The rebellion against bourgeois ethics is also a central topic of Hermann Hesse’s Steppenwolf (1926). Alexander Mathäs reads the novel in the context of Nietzschean anti-humanist philosophy and more contemporary posthumanist theories. According to Mathäs, Hesse’s text displays many posthumanist features. It criticizes the humanist legacy’s mind/body hierarchy as no longer justifiable at the beginning of the twentieth century. It contests the premises of humanist ideas that presume the unity and autonomy of the individual and the implications that are connected to these assumptions, such as the privileging and universalizing of the Western male subject by exposing the logocentrism of humanist ideology as historically, geographically, racially, and socially biased. Moreover, the protagonist’s self-interrogation reveals that his personality does not consist of a spiritual essence but dissolves into an accumulation of acquired conventions, habits, cultural and philosophical traditions, and even specific historical events and constellations.

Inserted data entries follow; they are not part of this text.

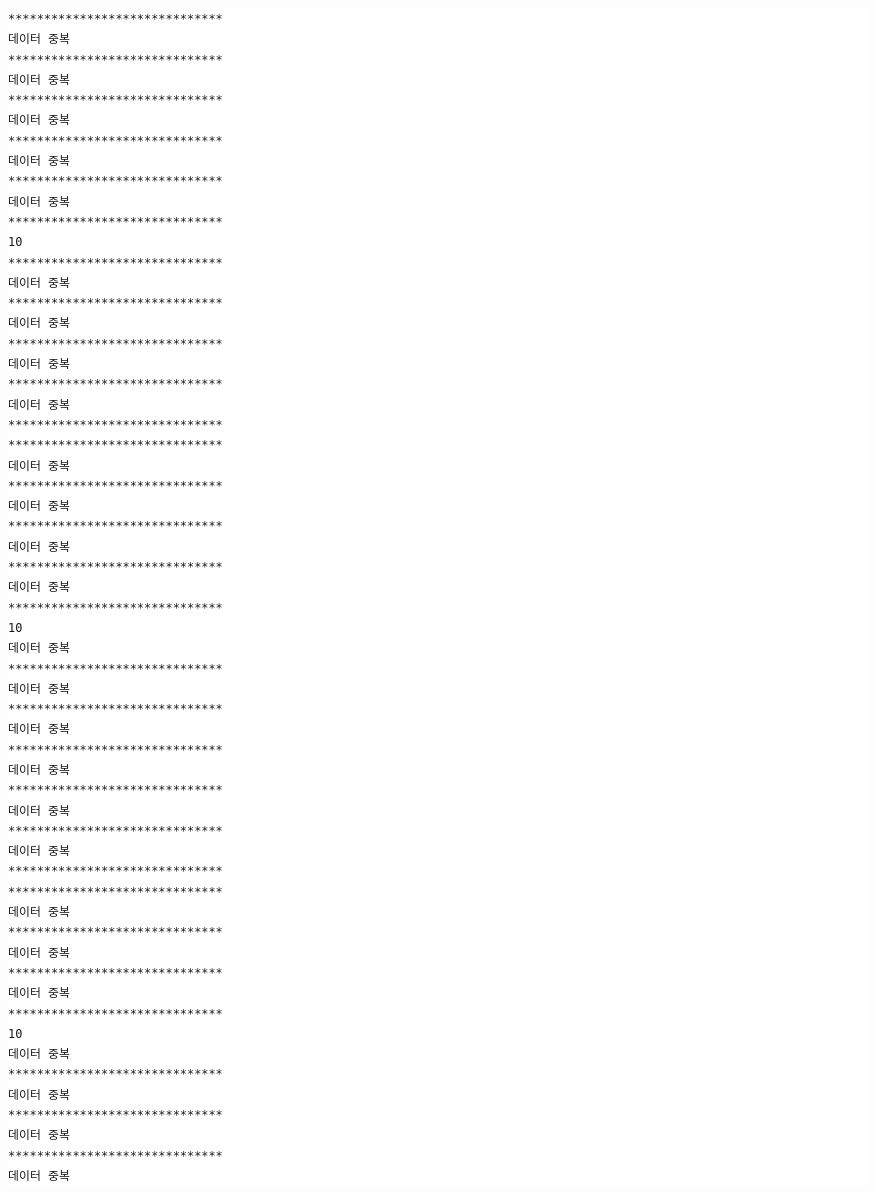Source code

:     ******************************
    데이터 중복
    ******************************
    데이터 중복
    ******************************
    데이터 중복
    ******************************
    데이터 중복
    ******************************
    데이터 중복
    ******************************
    10
    ******************************
    데이터 중복
    ******************************
    데이터 중복
    ******************************
    데이터 중복
    ******************************
    데이터 중복
    ******************************
    ******************************
    데이터 중복
    ******************************
    데이터 중복
    ******************************
    데이터 중복
    ******************************
    데이터 중복
    ******************************
    10
    데이터 중복
    ******************************
    데이터 중복
    ******************************
    데이터 중복
    ******************************
    데이터 중복
    ******************************
    데이터 중복
    ******************************
    데이터 중복
    ******************************
    ******************************
    데이터 중복
    ******************************
    데이터 중복
    ******************************
    데이터 중복
    ******************************
    10
    데이터 중복
    ******************************
    데이터 중복
    ******************************
    데이터 중복
    ******************************
    데이터 중복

Hesse’s novel inverts the traditional Bildungsroman by turning the protagonist’s development into a process of self-dissolution. In contrast to the traditional Bildungsroman the protagonist’s development is an open-ended process of disillusionment. It does not have a static objective, for the objective is the protagonist’s development itself, a process that exposes the illusion of the mind-body dichotomy, embodied in the Steppenwolf-metaphor, as a deceptive hypothesis that both veils and unveils the plethora of intangible possibilities that reside in human existence. In sum, Mathäs’s close reading of Hesse’s text is an attempt to show how fiction can undermine universalist philosophical claims by disclosing unsolvable contradictions, ambivalences, or dilemmas through a variety of diegetic and non-diegetic devices. These include a multiplicity of narrators that dispute or relativize the actuality of the protagonists and their claims, or self-contradictory accounts by the characters; the dissolution of fixed boundaries between individual characters; i.e., the blending, mixing, and multiplying of characters as, for instance, in doubles or gender-bending fusions of characters; and the disassembling of personalities.

As the chapter on Hesse’s novel and the other essays of this volume make clear, the continuously shifting animal/human divide is crucial for our understanding of what it means to be human in a biogenetic and socio-cultural sense. As there is no definitive border between animals and humans, it is ultimately up to scientific and philosophical discourses and literary interpretations to contribute to a heightened awareness of the shifting contours in specific disciplinary contexts. The essays of this volume will hopefully lead to more differentiated views on the animal/human border. In view of the interdisciplinary character of topics, ranging from philosophy, to history, to biology, to psychology, to literature, to ethics and law, this collection intends to inspire cross-disciplinary exchanges among the humanities, the social sciences, and the natural sciences.